3. Defense and Procurement Overhaul
Defense spending is another key area with documented inefficiencies and contract waste. More competition for contracts, transparency in award processes, and strict enforcement of cost overruns could save money, although this might be politically difficult. Perhaps Congress sees no problem with $10,000 toilet seats.
Instead of cutting defense spending, President Trump is calling for a 50 percent increase in the defense budget, raising it to a staggering $1.5 trillion. Are we gearing up for war?
A good starting point would be to stop the revolving door between flag officers working at the Pentagon and then retiring only to work for defense contractors.
4. Health Care Costs Overall
Healthcare inflation has been a persistent factor driving federal expenditures. Negotiating drug prices under Medicare, reforming care delivery, and encouraging preventive care can help slow long-term cost increases.
Replacing Obamacare with a market-driven system would be a good first step. Programs that expanded coverage without sustainable cost controls accelerated federal healthcare spending growth.
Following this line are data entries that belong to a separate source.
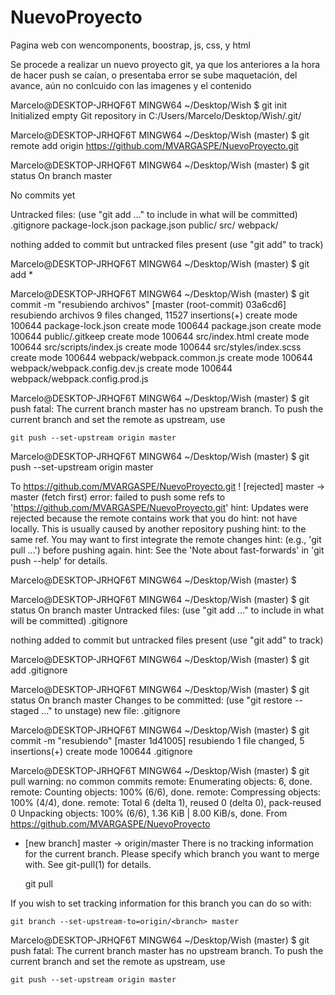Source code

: # NuevoProyecto
Pagina web con wencomponents, boostrap, js, css, y html

Se procede a realizar un nuevo proyecto git, ya que los anteriores a la hora de hacer push se caían, o presentaba error
se sube maquetación, del avance, aún no conlcuido con las imagenes y el contenido




Marcelo@DESKTOP-JRHQF6T MINGW64 ~/Desktop/Wish
$ git init
Initialized empty Git repository in C:/Users/Marcelo/Desktop/Wish/.git/

Marcelo@DESKTOP-JRHQF6T MINGW64 ~/Desktop/Wish (master)
$ git remote add origin https://github.com/MVARGASPE/NuevoProyecto.git

Marcelo@DESKTOP-JRHQF6T MINGW64 ~/Desktop/Wish (master)
$ git status
On branch master

No commits yet

Untracked files:
  (use "git add <file>..." to include in what will be committed)
        .gitignore
        package-lock.json
        package.json
        public/
        src/
        webpack/

nothing added to commit but untracked files present (use "git add" to track)

Marcelo@DESKTOP-JRHQF6T MINGW64 ~/Desktop/Wish (master)
$ git add *

Marcelo@DESKTOP-JRHQF6T MINGW64 ~/Desktop/Wish (master)
$ git commit -m "resubiendo archivos"
[master (root-commit) 03a6cd6] resubiendo archivos
 9 files changed, 11527 insertions(+)
 create mode 100644 package-lock.json
 create mode 100644 package.json
 create mode 100644 public/.gitkeep
 create mode 100644 src/index.html
 create mode 100644 src/scripts/index.js
 create mode 100644 src/styles/index.scss
 create mode 100644 webpack/webpack.common.js
 create mode 100644 webpack/webpack.config.dev.js
 create mode 100644 webpack/webpack.config.prod.js

Marcelo@DESKTOP-JRHQF6T MINGW64 ~/Desktop/Wish (master)
$ git push
fatal: The current branch master has no upstream branch.
To push the current branch and set the remote as upstream, use

    git push --set-upstream origin master


Marcelo@DESKTOP-JRHQF6T MINGW64 ~/Desktop/Wish (master)
$ git push --set-upstream origin master

To https://github.com/MVARGASPE/NuevoProyecto.git
 ! [rejected]        master -> master (fetch first)
error: failed to push some refs to 'https://github.com/MVARGASPE/NuevoProyecto.git'
hint: Updates were rejected because the remote contains work that you do
hint: not have locally. This is usually caused by another repository pushing
hint: to the same ref. You may want to first integrate the remote changes
hint: (e.g., 'git pull ...') before pushing again.
hint: See the 'Note about fast-forwards' in 'git push --help' for details.

Marcelo@DESKTOP-JRHQF6T MINGW64 ~/Desktop/Wish (master)
$

Marcelo@DESKTOP-JRHQF6T MINGW64 ~/Desktop/Wish (master)
$ git status
On branch master
Untracked files:
  (use "git add <file>..." to include in what will be committed)
        .gitignore

nothing added to commit but untracked files present (use "git add" to track)

Marcelo@DESKTOP-JRHQF6T MINGW64 ~/Desktop/Wish (master)
$ git add .gitignore

Marcelo@DESKTOP-JRHQF6T MINGW64 ~/Desktop/Wish (master)
$ git status
On branch master
Changes to be committed:
  (use "git restore --staged <file>..." to unstage)
        new file:   .gitignore


Marcelo@DESKTOP-JRHQF6T MINGW64 ~/Desktop/Wish (master)
$ git commit -m "resubiendo"
[master 1d41005] resubiendo
 1 file changed, 5 insertions(+)
 create mode 100644 .gitignore

Marcelo@DESKTOP-JRHQF6T MINGW64 ~/Desktop/Wish (master)
$ git pull
warning: no common commits
remote: Enumerating objects: 6, done.
remote: Counting objects: 100% (6/6), done.
remote: Compressing objects: 100% (4/4), done.
remote: Total 6 (delta 1), reused 0 (delta 0), pack-reused 0
Unpacking objects: 100% (6/6), 1.36 KiB | 8.00 KiB/s, done.
From https://github.com/MVARGASPE/NuevoProyecto
 * [new branch]      master     -> origin/master
There is no tracking information for the current branch.
Please specify which branch you want to merge with.
See git-pull(1) for details.

    git pull <remote> <branch>

If you wish to set tracking information for this branch you can do so with:

    git branch --set-upstream-to=origin/<branch> master


Marcelo@DESKTOP-JRHQF6T MINGW64 ~/Desktop/Wish (master)
$ git push
fatal: The current branch master has no upstream branch.
To push the current branch and set the remote as upstream, use

    git push --set-upstream origin master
The recent Somali fraud scandals in Minnesota and elsewhere have intensified public outrage. Independent investigations revealed fraud involving the diversion of federal funds meant for vulnerable children and social services - sometimes amounting to millions or more, but in total reaching billions of dollars.
This should serve as a wake-up call for policymakers who support endless charity, without accountability, to the entire world under the guise of “compassion,” while millions of hardworking American families are living paycheck to paycheck, barely making ends meet.
That moral outrage is understandable: taxpayers expect their dollars to serve the common good, not be siphoned off by fraudsters. Smart policy targets wrongdoing, enhances enforcement, and ensures safety net programs assist those in need, not those trying to exploit them.
If it hadn’t involved the Somali community, it would have involved another group, because the core issue was political neglect, not ethnicity. Which elected officials created this fraud scheme and then ignored it, avoiding oversight and enriching themselves from the scheme?
Optimistic budget forecasts depend on political will. Powerful interests oppose oversight. Some lawmakers resist tightening eligibility because they fear unintended harm, others oppose tariffs due to higher consumer costs, and many personally benefit from this fraud.
How many lawmakers have seen their personal net worth explode 10 to 30 times after serving only a few terms in Congress?
Still, the fact remains that hundreds of billions of dollars leave federal coffers each year in ways that could be reduced with determination, technology, and oversight. Combine those savings with responsible tariff revenue, and the path to sustainable fiscal balance becomes believable and politically feasible, even if it doesn’t eliminate the deficit overnight.
Reforming waste, fraud, and abuse is not a quick fix, but it is the most morally urgent place to start. Tariffs can help, but structural reform must come next. What cannot go on is a system that allows huge leakage while demanding sacrifice from those who follow the rules.
Brian C. Joondeph, M,D,, is a physician and writer.